Rancher Gerald 'Bubba' Green knew he had a grasshopper problem when flocks of white egrets started keeping company with his cattle.
"They won't be wanting to leave. They stay there," said Green "Won't be one or two of them. There will be, probably, a bunch of them."
Grasshoppers can be caught munching on what's intended for the cattle. They like valuable hay meadows too.
"You have 15 or 20 grasshoppers in a square foot area, which is actually not that many, (in)about a month's time they can eat up to about a ton of hay," said Crispen Skinner, AgriLife agent in Nacogdoches County.
The pests started showing up as early as mid April. Mid summer is when they usually first start hopping around.

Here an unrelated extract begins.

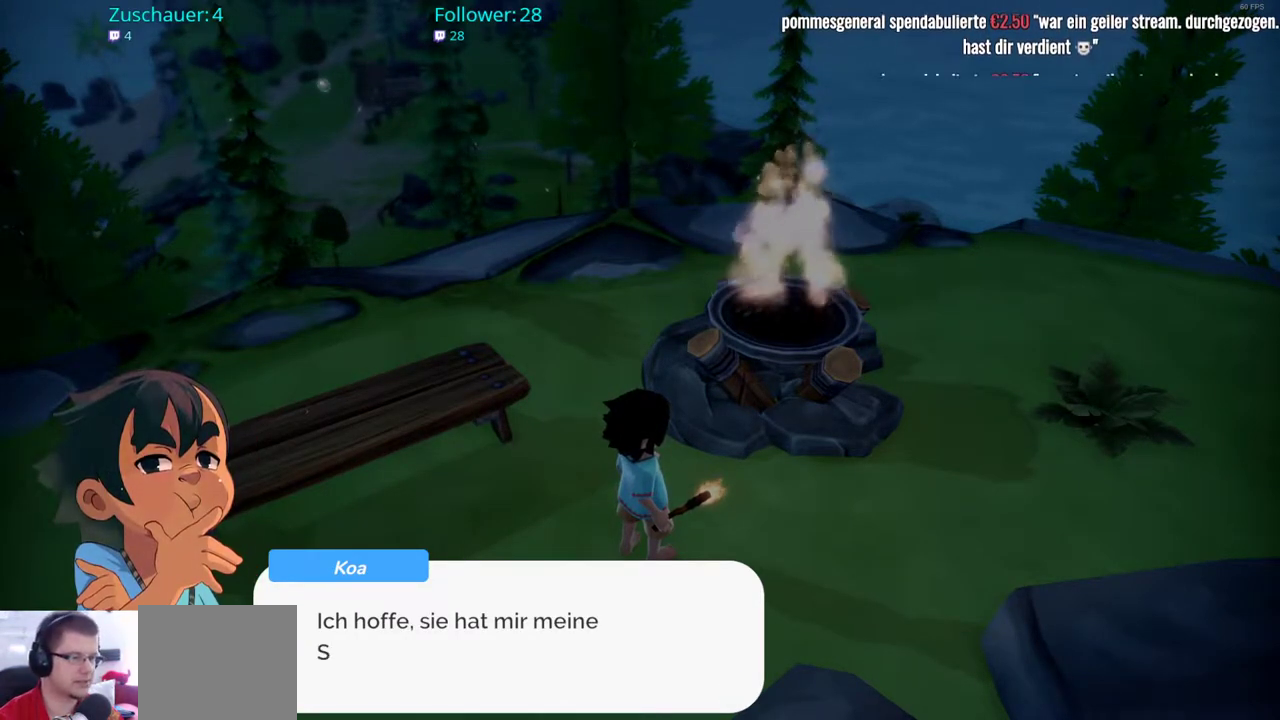
{"buttons": [], "left_stick": "center", "right_stick": "center", "events": []}
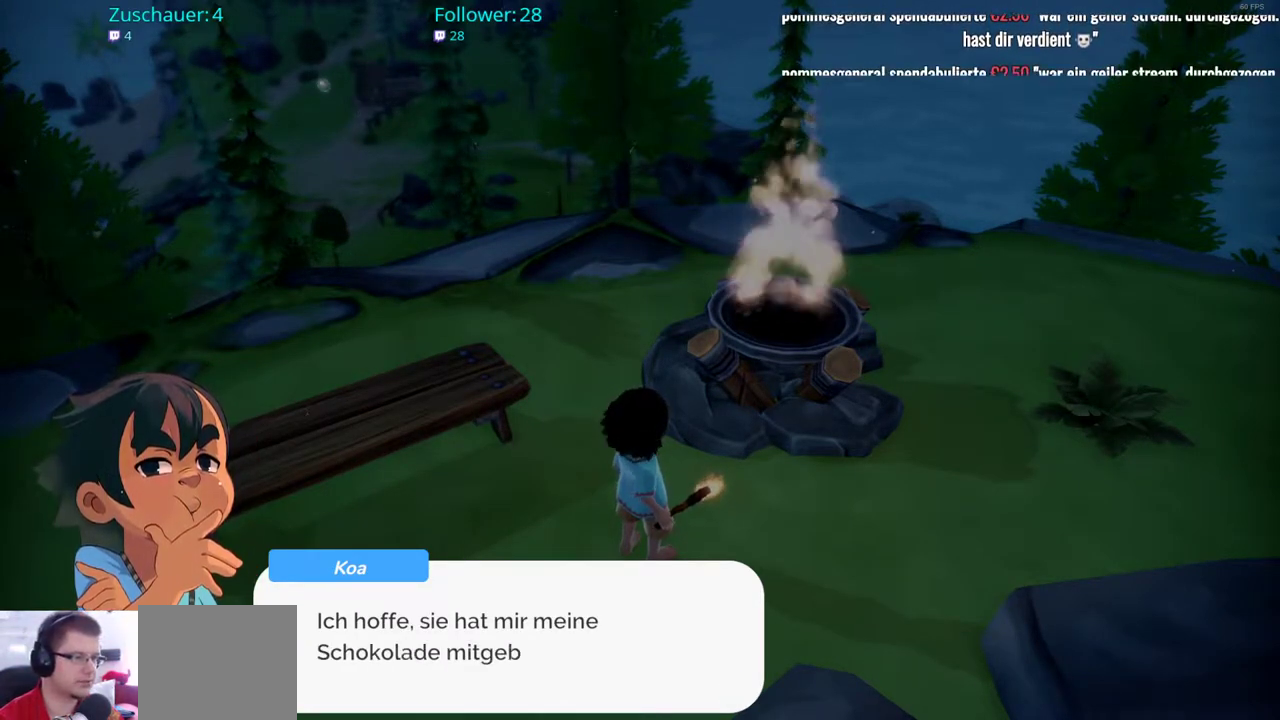
{"buttons": [], "left_stick": "center", "right_stick": "center", "events": []}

"They may not be very big grasshoppers now, but in a few weeks they will be," said Green.
The only answer is to use chemicals, safe around everything else, but deadly to grasshoppers.
"It's going to be an added expense," said Skinner. "You can look at anywhere from $10-$15 per acre, depending on the chemical. Sometimes it will be up to $80 an acre."
The expense can be added to the cost of supplemental feeding. "I stopped here about 3 weeks after this last big rain, but I picked it back up yesterday because the grass is starting to wilt again because of the high heat," explained Green.
Ranchers are culling their cattle for a lack of grass. Older cows go first. Then reluctantly, the younger ones.
There's not much a rancher can do about the weather.
"All we can do is keep hope alive," smiled Skinner.